Saturday, January 19, 2008

Send Me To Jail


I have this great idea about a new art residency. I've had this idea for a couple of years and I'm missing one piece of the puzzle to make it happen. Just incase you're not familiar with what an "art residency" is, this is it in a nutshell: you go away to some secluded, hopefully utopian-like local with groups of other kinds of artists to do nothing but make art, think, make some more art, get drunk, pass out and do it all over again anywhere from 1 to 3 months. I've been to a few. The best ones generally have the best food - oh yeah, they cook for you! Housing varies on the residency. At one residency I was in a little bungalo (that is spelled wrong but let us pretend I spelled it right) at another I had a room in a giant mansion. The studios range too. At one residency I had a studio in an old school house - which I loved. Some residencies are really fancy and some are survival of the fittest. Allies are formed, couples couple-up and secrets are shared. Days feel like weeks but somehow it all ends too fast and then you're back to the real world... and it sucks. You become close to people so quickly that it feels like you've known them for years - sort of intense. All this and making art is a lot of fun. Unfortunately the prestigious residencies are difficult to get in to. One of them I've applied to 4 times with no luck.
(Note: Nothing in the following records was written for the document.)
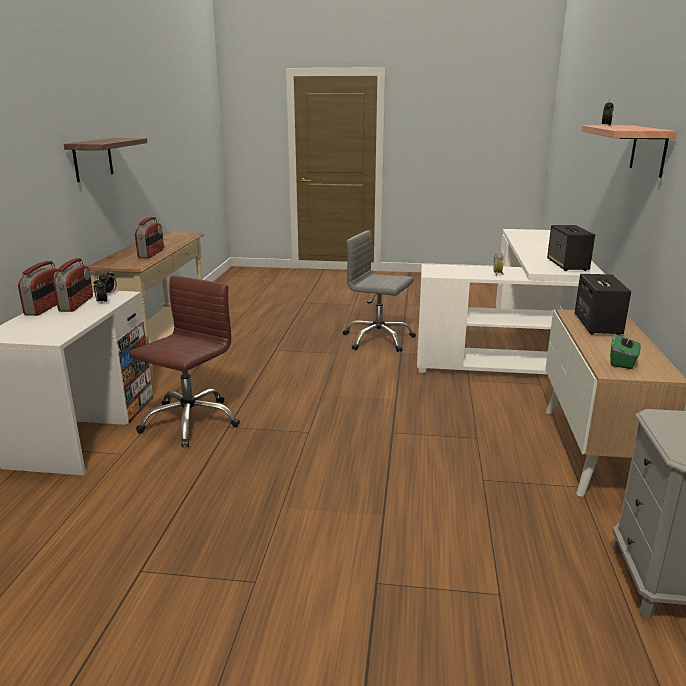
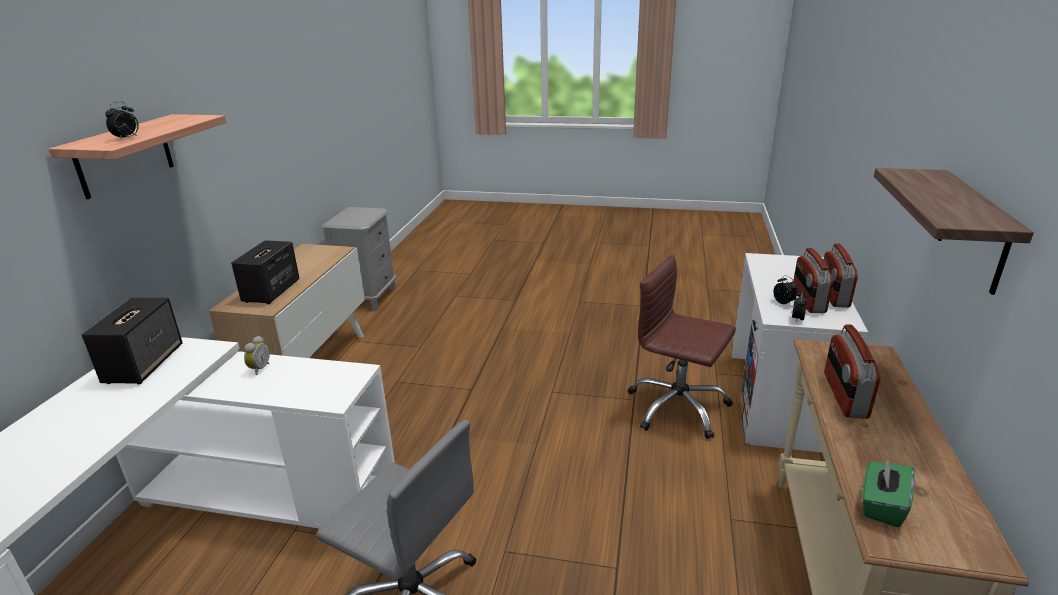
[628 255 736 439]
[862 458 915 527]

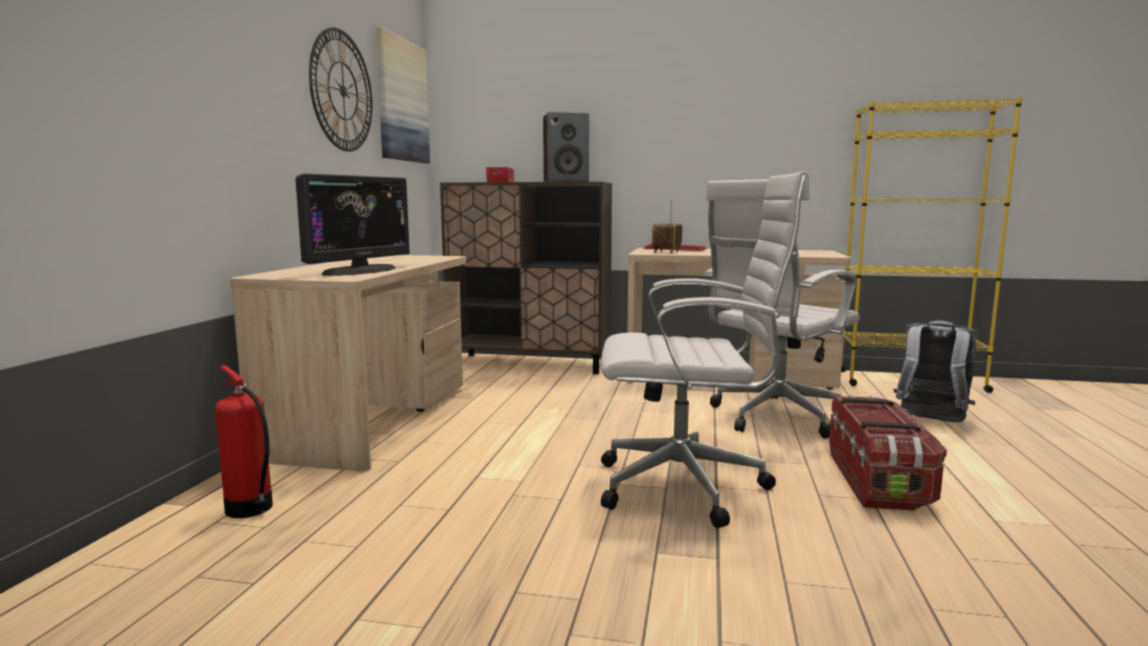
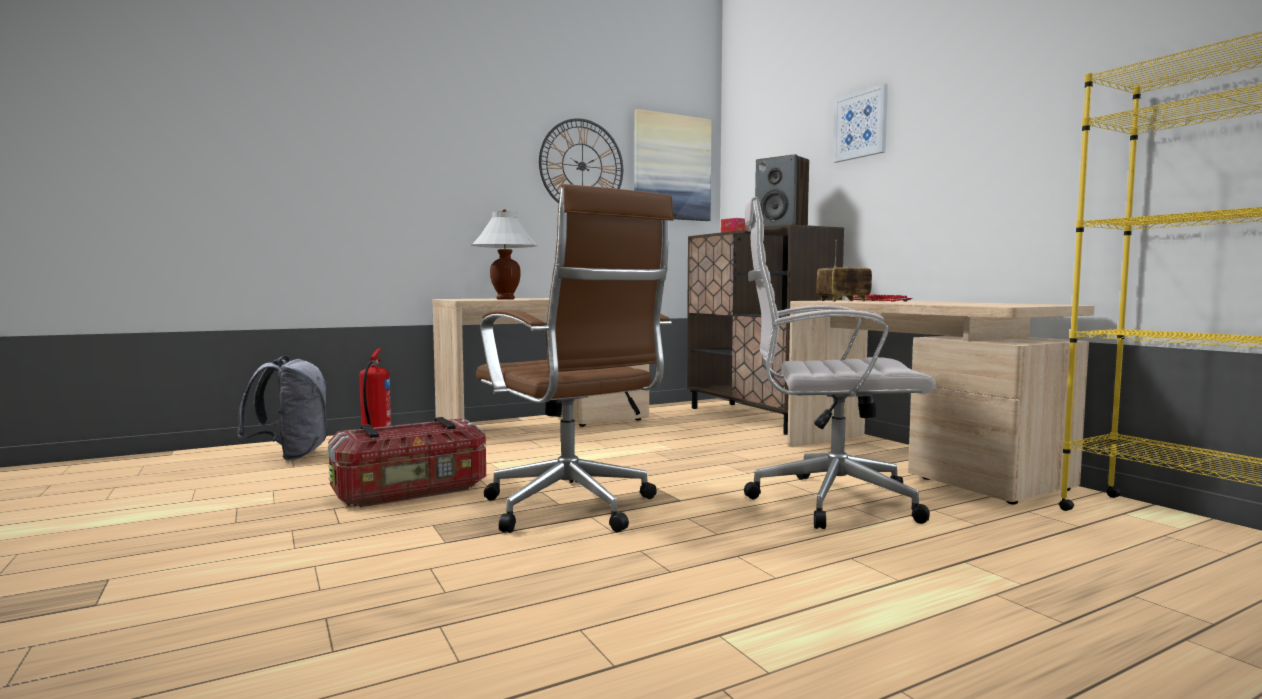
[471 209 538 300]
[476 184 674 533]
[328 417 486 507]
[237 355 327 460]
[833 83 888 163]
My great idea for a new art residency is not prestigious - its JAIL.
I want to go to prison to make art for a year. If you're thinking I'm nuts well go ahead. Friends I've told this to have already dime-store psychoanalyzed my reasoning. Honestly though, I just want to go somewhere and completely use every bit of idle time to draw (and if they let me - a little light collaging and painting).
I'll be completely taken care of too. I've earned that by paying my taxes for 16 years.
Okay, I know there might be some drawbacks: rape, bad food, cement floors, lights out time, mak'n doody in my own cell.
I've thought all that through. I went to school my whole life until college in West Philly public school. I was fine!
I make friends easily, I'm not threatening and I can draw pictures for people. I could even give tattoos!
My missing piece to this puzzle is what and how to commit the perfect crime to get me in jail for one year.
The judge and jury are not likely to throw me in jail. I have no prior record, I'm a tax paying college educated (almost) middle class white guy. Most likely they will want to fine me, give me like a thousand hours of community service and I'll have to appear in court multiple times. That is exactly what I do not want! Whatever crime I commit I'll have to plead the perfect case.
If the jury is confused about my intentions I'll bring some digital images of my work and a projector and make my lawyer allow me to give a presentation. It will be good practice for future artists' lectures I'll give.
Ultimately though, I need to figure out the perfect crime to commit.

5 comments:

soapy t said...

i just want to go to jail for free health insurance.

jay said...

unlubricated anal rape?

Anonymous said...

I will send you to jail if you promise to purse your lips like that the whole time. Even when you talk and eat.

Aaron Wexler said...

I think I'd have to fashion some sort of dental prompter device to keep that purse on.
I'd only be able to eat with a straw which is really funny to imagine. I'd be the guy who needs all his food put in to a blender. I have a feeling I'd be "that guy" about a lot of things. Hopefully not what Justin has in mind.

inkysocks said...

i was watching COPS (maybe i was, maybe i wasn't) the other night and i saw a guy confiscate a letter written on an entire roll of toilet paper. the guy had snuck (sneaked might be more proper?) in a pencil and wrote a love letter to his sweetie. but aaron--pencils and pens are CONTRABAND. i hate to throw a wrench in your plan. but according to the show i saw, you will have to make do with toilet paper, no pens and pencils. but there are people who use m&m's from the canteen to make dyes. prison is the mother of invention? p.s. the cop confiscated the toilet paper roll! i was so mad.